I am trying to "decorate" UICollectionViewCells using the Decorator template.
For example, if I have
BaseCell : UICollectionViewCell
I would like to do something like this:
BaseCell *cell = [[BaseCell alloc] initWithFrame] cell = [[GlowingCell alloc] initWithCell:cell]; cell = [[BorderedCell alloc] initWithCell:cell]; cell = [[LabelledCell alloc] initWithCell:cell]; // cell is now a glowing, bordered, labelled cell.
I think the Decorator pattern is pretty neat for this kind of thing, but it's hard for me to apply it to collectibles.
First, in UICollectionViewControllers you need to register a class, for example:
[self.collectionView registerClass:cellClass forCellWithReuseIdentifier:cellIdentifier];
Therefore, I have no way to create my own instance.
Secondly, I do not see how Decorator can ever be useful for decorating "unclean" objects, that is, objects that I did not create from scratch, but have their own properties and behavior (for example, UICollectionViewCell). Since in the above example, cell represents a new instance of LabelledCell, and if the UICollectionView makes a method call, for example isSelected , it will call aLabelledCellInstance.isSelected , unless I specifically do this in the Decorator base class:
- (BOOL)isSelected { return self.decoratedCell.isSelected; }
This is good for a single method, but does not seem to have the right to override each method in a UICollectionViewCell . Should I use forwardInvocation: :?

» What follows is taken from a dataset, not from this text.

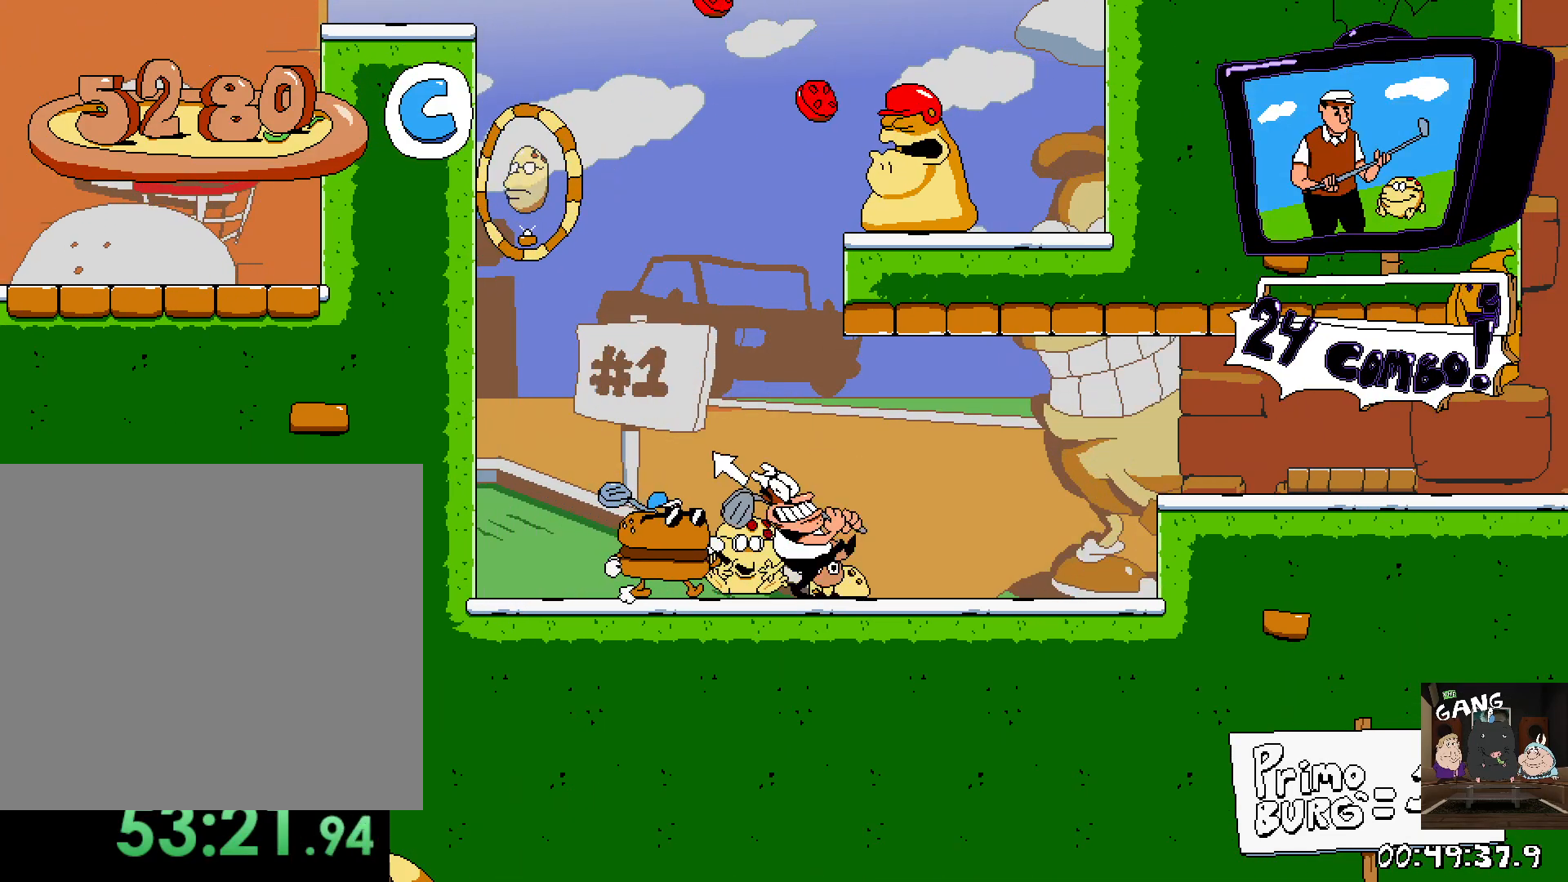
{"buttons": ["R2"], "left_stick": "up-left", "right_stick": "center", "button_events": [[467, "R2", "down"]]}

I am abusing this template, and are there any alternatives? Because it works very well in books when you just need to override basic methods, for example
getPrice() { return decoratedObject.getPrice() + 1.10f; }
.. but it seems difficult to actually fit into existing UI elements with user behavior.
thanks
EDIT: I try to avoid such classes:
- GlowingBorderedCell
- LabelledGlowingBorderedCell
- and etc.
On paper, Decorator is the perfect candidate for what I'm trying to achieve, but the implementation completely surpassed me.